We are unlikely to find a silver bullet, one single intervention, that effectively eliminates all types of gun crimes because the underlying factors that precipitate one-on-one violence, gang violence, domestic violence and mass murders are different. Interventions that reduce deaths and injuries in one type of violence may not be applicable to the others.

However, because almost all of the recent mass murders in this country have been committed with high capacity, rapid firing weapons, if they were not available to the perpetrators the number of people killed would have been far less, approaching zero in some cases. We should follow Australia’s example and quickly move to ban automatic and semi-automatic weapons, not just bump stock devices that can convert one to the other. 

That will never happen you might think. After all, the National Rifle Association has successfully opposed almost every attempt at rationalizing gun ownership. Banning semi-automatic weapons or high-capacity ammunition is a slippery slope they insist. The next step will be the government confiscating all of our guns. This is their tried and true scare tactic, but it is just not true.
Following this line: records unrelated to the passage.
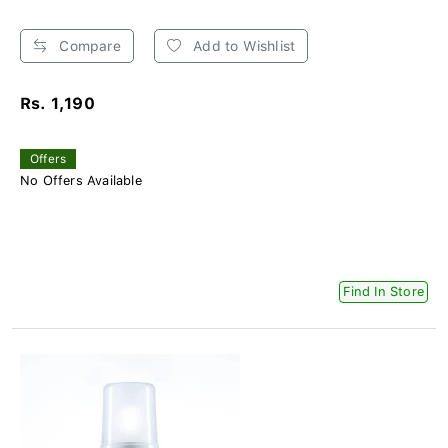
Compare
Add to Wishlist
Rs. 1,190
Offers
No Offers Available
Find In Store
We put reasonable restrictions on things all the time without resorting to a total ban. For example, the Combat Methamphetamine Epidemic Act of 2005 that was signed into law in 2006 mandates that the cold medication pseudoephedrine (e.g., Sudafed) can only be sold from locked cabinets or behind the counter.
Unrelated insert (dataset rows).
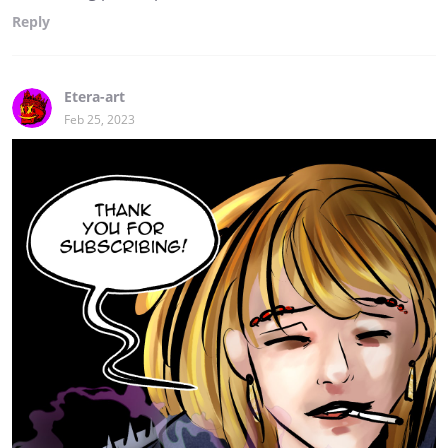
Reply
Etera-art
Feb 25, 2023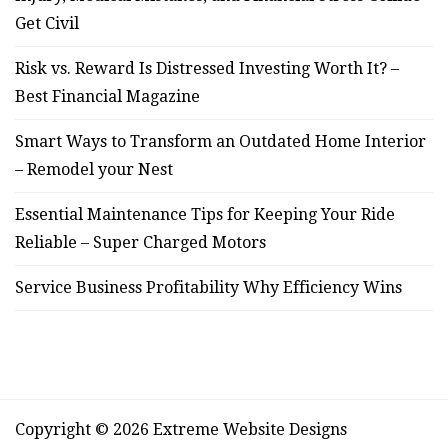
Get Civil
Risk vs. Reward Is Distressed Investing Worth It? –
Best Financial Magazine
Smart Ways to Transform an Outdated Home Interior
– Remodel your Nest
Essential Maintenance Tips for Keeping Your Ride
Reliable – Super Charged Motors
Service Business Profitability Why Efficiency Wins
Copyright © 2026 Extreme Website Designs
It also limits the amount of drug any one person can purchase and it requires individuals to present a photo identification to make the purchase. It also requires retailers to keep information about these customers for at least two years. These restrictions did not become a slippery slope and lead to an outright ban of all cold medications. Rather, they were a reasonable response to an urgent problem.

We were willing to restrict access to a cold medicine and create a registry of purchasers because the drug was being used to make methamphetamine, a dangerous drug of addiction. But we are not willing to restrict access to highly dangerous weapons, or create a registry despite the fact that these types of weapons are used to commit mass murder. This makes no sense.

The NRA and its supporters hide behind the Second Amendment saying (and I paraphrase) “it’s my constitutional right to have a gun to defend myself and my family.” Let’s remember when our Founding Fathers wrote this amendment, guns were pretty primitive.

Would they have taken more care with the wording of this amendment if they could have foreseen that deranged individuals, like the Las Vegas shooter, would amass an arsenal and use it to kill and maim more than 500 people? What’s the matter with us that we cannot take action even when the innocent victims of this weaponry are kindergartners or people enjoying an evening of music and dance? Or people enjoying an outdoor music festival. Is our right to own guns more important than our right to safely assemble in public places? Do we really care more about guns than people? 

Now is time for bold action. We must quickly convene a bipartisan special committee to examine our gun problem. Everything must be on the table including revising or or even overturning the Second Amendment. We must also reinstate and adequately fund firearm research at the Centers for Disease Control and private academic institutions so that we can continue to learn from high quality research what works and what doesn’t when it comes to decreasing gun deaths and injuries.

We must never accept that massacres, like the tragedy in Las Vegas are the price of freedom. They are the cost of inaction.

Patricia Salber, M.D. is the founder and CEO of The Doctor Weighs In, a health care media company that focuses on innovations in health and healthcare. She is an internist, emergency physician, and physician executive with more than 30 years of experience working in almost every aspect of the industry.